# PROBLEM
Please copy out the vaping meetup forum thread below in full, word for word.

Good morning all  Thanks for a great meet last night. The conversations went in all different directions, from interesting tales about vaping, to laughing our butts off. My tongue is still tingling from tasting all the different juices everyone brought.
That box mod of @Paulie sure is a work of art!
Again, thanks for all the guys who attended and who shared some of their goodies. Next one will have a bit more advance notice, so more people can plan for it.

Now I need to go find a new liver and some coffee

Reactions: Like 2 | Winner 2


----------



## Derick

LandyMan said:


> Good morning all  Thanks for a great meet last night. The conversations went in all different directions, from interesting tales about vaping, to laughing our butts off. My tongue is still tingling from tasting all the different juices everyone brought.
> That box mod of @Paulie sure is a work of art!
> Again, thanks for all the guys who attended and who shared some of their goodies. Next one will have a bit more advance notice, so more people can plan for it.
> 
> Now I need to go find a new liver and some coffee


Yeah I tasted so many high nic juices I need some new lungs as well.

# DATASET
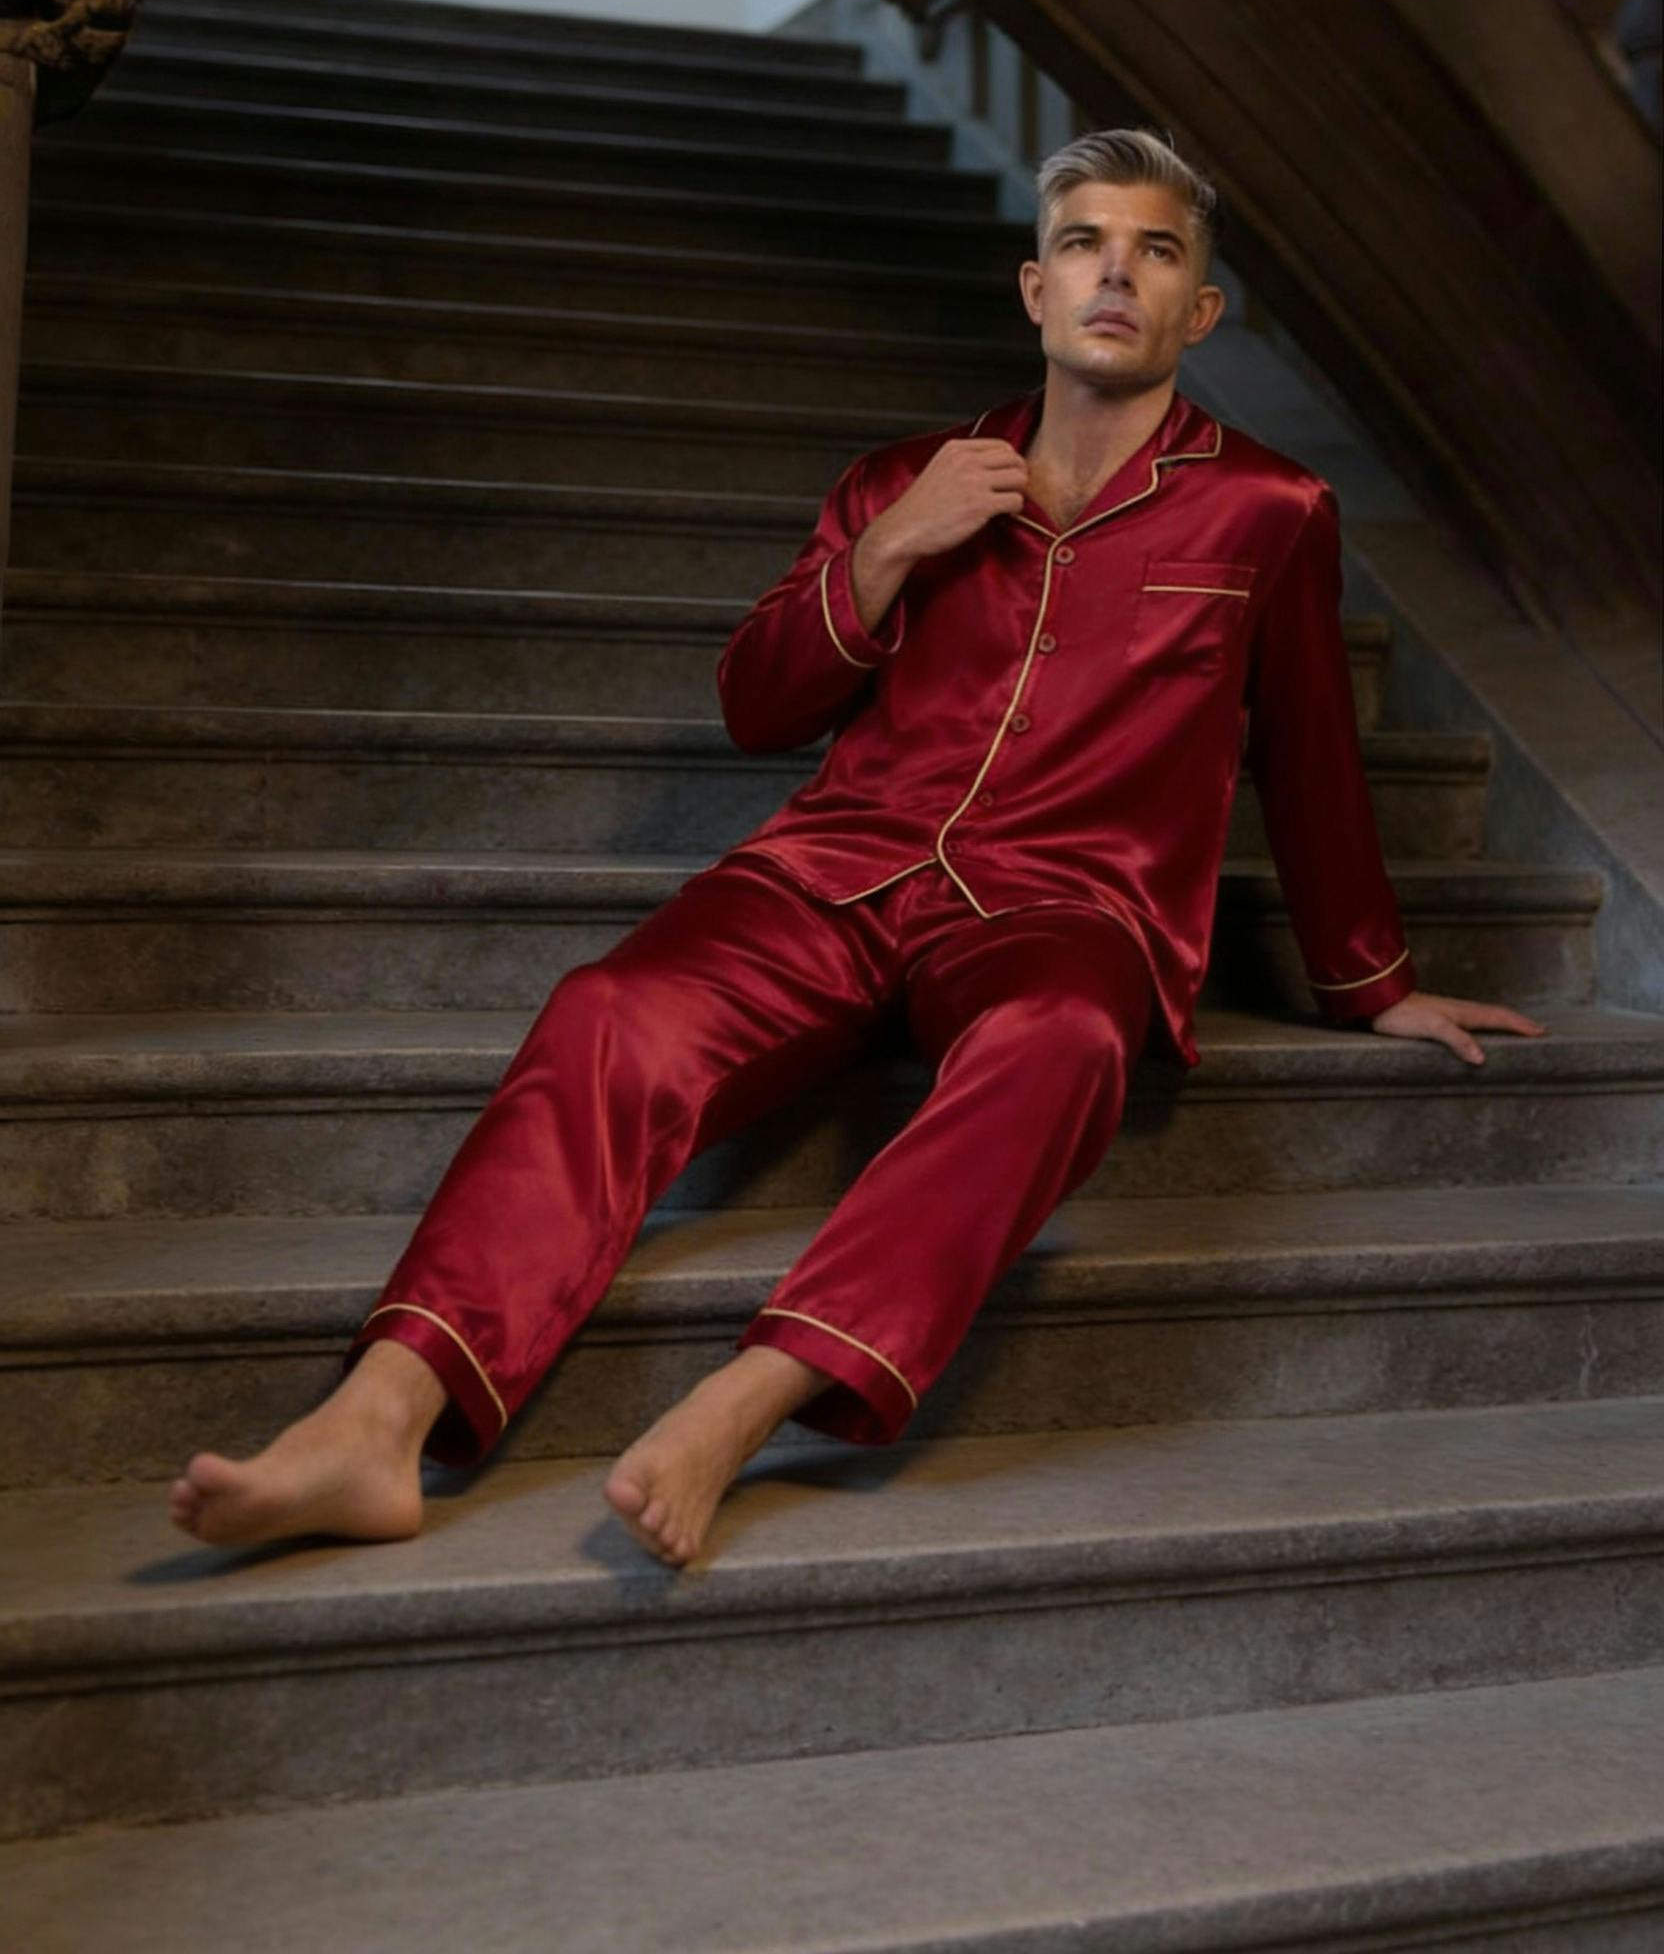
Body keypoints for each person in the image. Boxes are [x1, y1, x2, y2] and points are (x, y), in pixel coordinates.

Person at [169, 129, 1547, 1569]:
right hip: (833, 873)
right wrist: (889, 548)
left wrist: (1372, 981)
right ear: (1035, 287)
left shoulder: (1272, 510)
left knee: (1067, 1040)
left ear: (1198, 311)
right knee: (608, 1010)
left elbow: (1313, 751)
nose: (1115, 275)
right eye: (1083, 243)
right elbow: (756, 705)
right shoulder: (902, 478)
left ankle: (742, 1403)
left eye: (1155, 252)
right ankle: (376, 1424)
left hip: (1066, 905)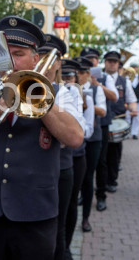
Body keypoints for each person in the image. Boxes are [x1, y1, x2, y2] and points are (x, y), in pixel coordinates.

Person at [0, 16, 84, 259]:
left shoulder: (61, 93)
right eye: (4, 53)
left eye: (19, 54)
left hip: (36, 211)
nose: (10, 61)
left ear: (36, 59)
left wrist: (38, 98)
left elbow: (75, 137)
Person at [38, 36, 85, 260]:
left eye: (51, 57)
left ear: (58, 63)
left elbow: (76, 136)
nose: (45, 62)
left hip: (61, 168)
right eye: (41, 55)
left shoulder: (69, 92)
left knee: (58, 227)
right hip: (31, 172)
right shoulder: (15, 84)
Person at [62, 58, 95, 260]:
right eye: (63, 75)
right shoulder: (54, 92)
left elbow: (88, 131)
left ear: (76, 77)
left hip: (76, 156)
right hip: (57, 158)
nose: (66, 80)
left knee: (71, 203)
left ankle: (66, 245)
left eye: (69, 76)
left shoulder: (84, 97)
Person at [79, 47, 118, 212]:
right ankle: (83, 193)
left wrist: (98, 85)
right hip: (81, 124)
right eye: (89, 58)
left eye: (94, 58)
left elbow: (114, 97)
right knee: (81, 162)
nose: (92, 61)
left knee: (100, 162)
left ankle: (101, 195)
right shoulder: (77, 75)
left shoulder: (104, 77)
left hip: (100, 125)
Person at [73, 56, 107, 234]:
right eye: (77, 72)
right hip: (72, 141)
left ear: (88, 74)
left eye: (83, 72)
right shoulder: (68, 88)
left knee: (88, 178)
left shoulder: (95, 89)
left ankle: (85, 218)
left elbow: (103, 110)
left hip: (92, 140)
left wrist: (89, 105)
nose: (80, 75)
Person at [103, 51, 137, 194]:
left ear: (118, 64)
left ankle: (112, 181)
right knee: (100, 157)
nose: (112, 63)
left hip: (118, 121)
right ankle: (101, 183)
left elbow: (131, 100)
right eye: (109, 61)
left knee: (114, 155)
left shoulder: (125, 82)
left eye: (114, 61)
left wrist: (133, 109)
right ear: (104, 62)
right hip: (101, 123)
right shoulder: (97, 79)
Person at [128, 63, 139, 139]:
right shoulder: (127, 77)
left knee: (136, 117)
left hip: (137, 99)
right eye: (132, 67)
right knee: (127, 116)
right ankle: (127, 132)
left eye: (135, 67)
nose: (134, 69)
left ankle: (135, 133)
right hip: (128, 100)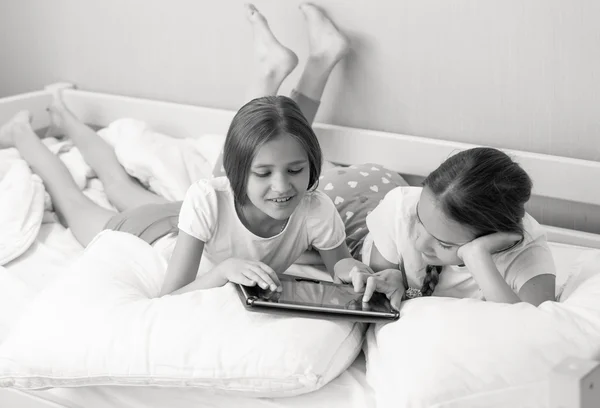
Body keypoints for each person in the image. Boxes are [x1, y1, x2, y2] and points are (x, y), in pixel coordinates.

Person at [0, 3, 370, 296]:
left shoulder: (313, 208)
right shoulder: (212, 195)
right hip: (150, 234)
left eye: (295, 171)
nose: (283, 186)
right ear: (238, 170)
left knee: (118, 183)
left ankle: (63, 117)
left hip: (183, 219)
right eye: (263, 173)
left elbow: (338, 263)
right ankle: (25, 129)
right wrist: (224, 272)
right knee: (78, 197)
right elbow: (170, 296)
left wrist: (353, 269)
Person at [343, 147, 557, 309]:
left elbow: (530, 331)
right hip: (358, 196)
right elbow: (378, 283)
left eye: (444, 244)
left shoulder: (528, 257)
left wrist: (478, 257)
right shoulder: (401, 209)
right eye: (420, 219)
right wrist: (394, 277)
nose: (419, 244)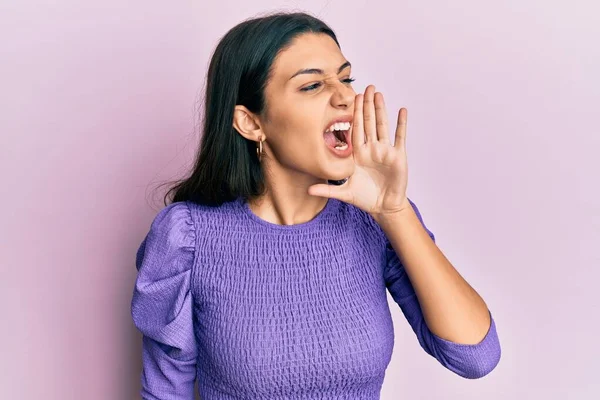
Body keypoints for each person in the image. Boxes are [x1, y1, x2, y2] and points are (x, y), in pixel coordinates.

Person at [130, 10, 501, 400]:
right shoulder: (187, 237)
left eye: (345, 78)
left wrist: (395, 213)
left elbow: (476, 358)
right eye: (312, 86)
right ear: (250, 122)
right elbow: (165, 393)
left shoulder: (374, 220)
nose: (344, 96)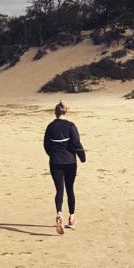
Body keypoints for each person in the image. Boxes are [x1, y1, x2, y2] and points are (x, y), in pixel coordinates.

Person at [43, 100, 86, 235]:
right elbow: (76, 143)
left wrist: (53, 154)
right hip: (69, 162)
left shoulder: (50, 127)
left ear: (55, 113)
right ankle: (72, 217)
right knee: (70, 189)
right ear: (66, 111)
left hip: (55, 162)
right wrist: (82, 156)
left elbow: (46, 145)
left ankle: (59, 213)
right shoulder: (70, 126)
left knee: (59, 189)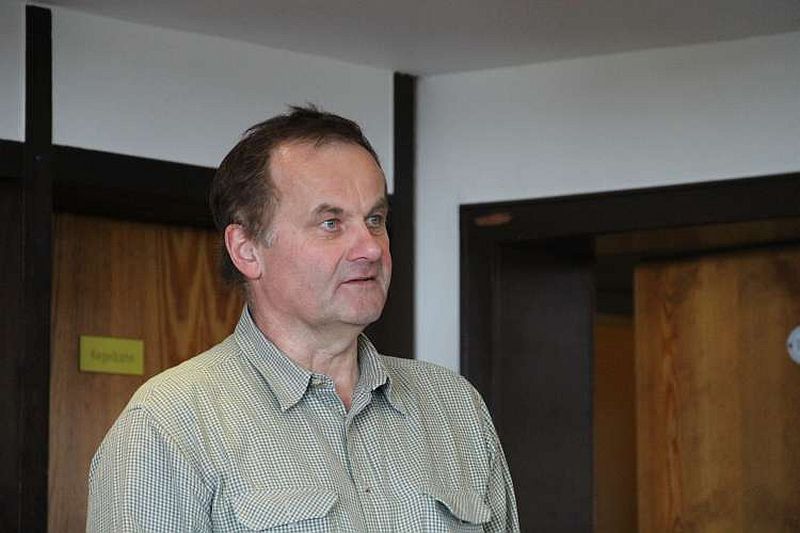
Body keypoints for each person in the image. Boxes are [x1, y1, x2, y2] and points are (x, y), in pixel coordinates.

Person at [87, 106, 519, 532]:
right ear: (247, 250)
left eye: (375, 219)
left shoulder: (455, 407)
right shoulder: (170, 425)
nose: (370, 248)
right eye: (331, 223)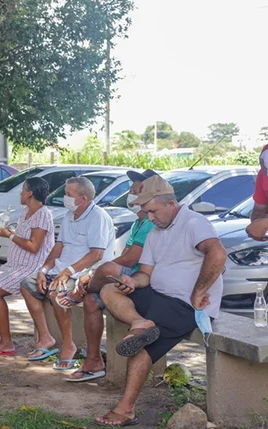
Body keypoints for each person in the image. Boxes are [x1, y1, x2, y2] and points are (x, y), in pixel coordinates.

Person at [95, 175, 226, 427]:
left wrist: (199, 291)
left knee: (141, 348)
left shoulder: (194, 222)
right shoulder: (155, 231)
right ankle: (140, 323)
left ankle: (125, 410)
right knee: (110, 289)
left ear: (170, 204)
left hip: (186, 305)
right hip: (158, 295)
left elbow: (218, 253)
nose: (150, 217)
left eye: (153, 211)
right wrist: (133, 282)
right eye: (146, 212)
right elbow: (146, 274)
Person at [59, 169, 157, 382]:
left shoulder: (151, 221)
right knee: (91, 301)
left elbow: (130, 259)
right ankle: (93, 361)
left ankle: (83, 287)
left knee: (106, 269)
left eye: (137, 190)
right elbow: (125, 255)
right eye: (132, 190)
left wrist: (93, 274)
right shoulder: (137, 222)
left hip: (146, 280)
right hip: (128, 278)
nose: (131, 194)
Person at [20, 177, 115, 368]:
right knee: (26, 284)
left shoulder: (98, 217)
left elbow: (97, 254)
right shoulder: (69, 216)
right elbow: (58, 246)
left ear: (83, 199)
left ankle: (68, 344)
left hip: (82, 274)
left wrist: (68, 271)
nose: (65, 198)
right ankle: (46, 337)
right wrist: (43, 270)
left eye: (69, 195)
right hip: (59, 270)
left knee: (57, 295)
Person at [0, 177, 55, 356]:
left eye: (23, 190)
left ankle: (6, 343)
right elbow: (22, 238)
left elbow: (34, 246)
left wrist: (9, 236)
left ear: (30, 193)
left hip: (31, 266)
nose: (20, 193)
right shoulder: (26, 211)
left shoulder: (42, 214)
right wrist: (7, 233)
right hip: (15, 264)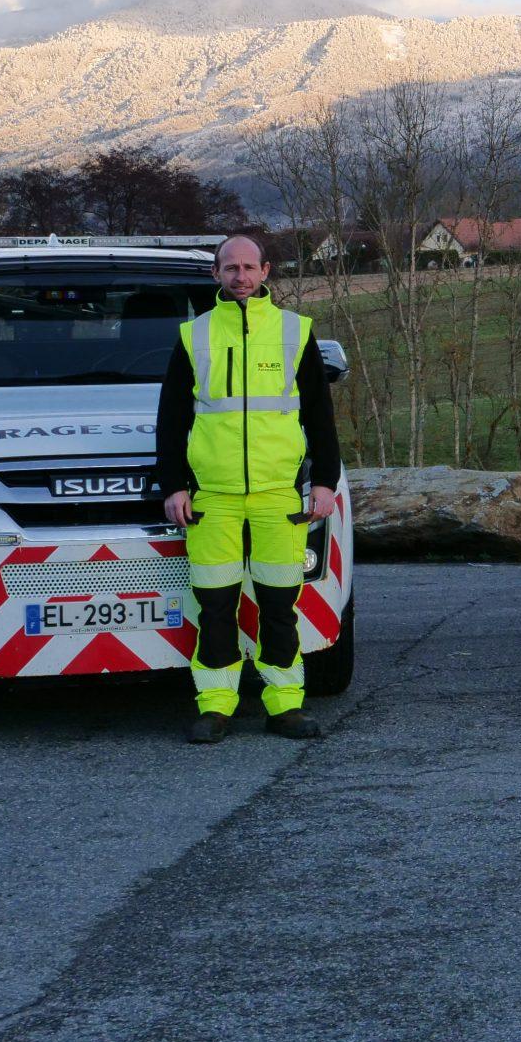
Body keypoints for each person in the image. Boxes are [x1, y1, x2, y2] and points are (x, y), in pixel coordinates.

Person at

# COMPLETED EXERCISE
Good morning all  Thanks for a great meet last night. The conversations went in all different directions, from interesting tales about vaping, to laughing our butts off. My tongue is still tingling from tasting all the different juices everyone brought.
That box mod of @Paulie sure is a work of art!
Again, thanks for all the guys who attended and who shared some of their goodies. Next one will have a bit more advance notice, so more people can plan for it.

Now I need to go find a new liver and some coffee

Reactions: Like 2 | Winner 2


----------



## Derick

LandyMan said:


> Good morning all  Thanks for a great meet last night. The conversations went in all different directions, from interesting tales about vaping, to laughing our butts off. My tongue is still tingling from tasting all the different juices everyone brought.
> That box mod of @Paulie sure is a work of art!
> Again, thanks for all the guys who attended and who shared some of their goodies. Next one will have a bit more advance notice, so more people can plan for it.
> 
> Now I need to go find a new liver and some coffee


Yeah I tasted so many high nic juices I need some new lungs as well.